• [DIRECTIVE 1]
In the Bambi logistic regression passage, explain why the model sets family="bernoulli" and writes the response as g['Yes'].
• [DIRECTIVE 2]
Extend the Bambi logistic regression passage, picking up after its final line of code.

Here we just add the family argument set to "bernoulli" to tell Bambi we are modelling a binary response. By default, it uses a logit link. We can also use some syntax sugar to specify which event we want to model. We just say g['Yes'] and Bambi will understand we want to model the probability of a "Yes" response. But this notation is not mandatory. If we use "g ~ x1 + x2", Bambi will pick one of the events to model and will inform us which one it picked.

model = bmb.Model("g['Yes'] ~ x1 + x2", data, family="bernoulli")
fitted = model.fit()

• [RECORD EXTRACTS]
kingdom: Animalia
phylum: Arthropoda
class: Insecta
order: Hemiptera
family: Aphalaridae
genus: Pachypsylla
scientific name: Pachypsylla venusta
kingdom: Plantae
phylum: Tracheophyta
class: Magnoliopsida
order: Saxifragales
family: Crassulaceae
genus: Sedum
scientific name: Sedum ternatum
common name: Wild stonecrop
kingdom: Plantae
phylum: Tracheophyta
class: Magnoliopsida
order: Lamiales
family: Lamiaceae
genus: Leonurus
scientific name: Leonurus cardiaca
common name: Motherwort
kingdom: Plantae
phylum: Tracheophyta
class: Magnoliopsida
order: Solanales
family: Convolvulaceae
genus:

• [EXPECTED OUTPUT 1]
Setting family to "bernoulli" tells Bambi that the response is binary, and it then uses a logit link by default. Writing g['Yes'] tells Bambi to model the probability of a "Yes" response. This notation is optional: with "g ~ x1 + x2", Bambi picks one of the events to model and reports which one it chose.

• [EXPECTED OUTPUT 2]
Documentation

The Bambi documentation can be found in the official docs

Citation

If you use Bambi and want to cite it please use

@article{Capretto2022,
 title={Bambi: A Simple Interface for Fitting Bayesian Linear Models in Python},
 volume={103},
 url={https://www.jstatsoft.org/index.php/jss/article/view/v103i15},
 doi={10.18637/jss.v103.i15},
 number={15},
 journal={Journal of Statistical Software},
 author={Capretto, Toms and Piho, Camen and Kumar, Ravin and Westfall, Jacob and Yarkoni, Tal and Martin, Osvaldo A},
 year={2022},
 pages={129}
}

Contributions

Bambi is a community project and welcomes contributions. Additional information can be found in the Contributing Readme.

For a list of contributors see the GitHub contributor page

Donations

If you want to support Bambi financially, you can make a donation to our sister project PyMC.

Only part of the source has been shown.